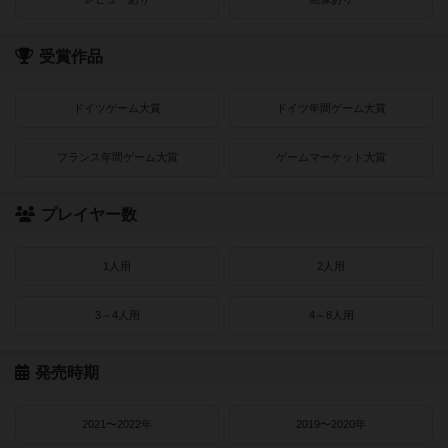
受賞作品
ドイツゲーム大賞
ドイツ年間ゲーム大賞
フランス年間ゲーム大賞
ゲームマーケット大賞
プレイヤー数
1人用
2人用
3～4人用
4～8人用
発売時期
2021〜2022年
2019〜2020年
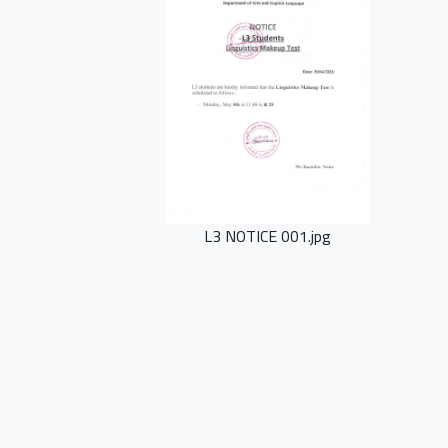
L3 NOTICE 001.jpg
____
Reproduce every line of text from the records above character for character, omitting the pictures.

## TASK RESPONSE
受賞作品
ドイツゲーム大賞
ドイツ年間ゲーム大賞
フランス年間ゲーム大賞
ゲームマーケット大賞
プレイヤー数
1人用
2人用
3～4人用
4～8人用
発売時期
2021〜2022年
2019〜2020年
L3 NOTICE 001.jpg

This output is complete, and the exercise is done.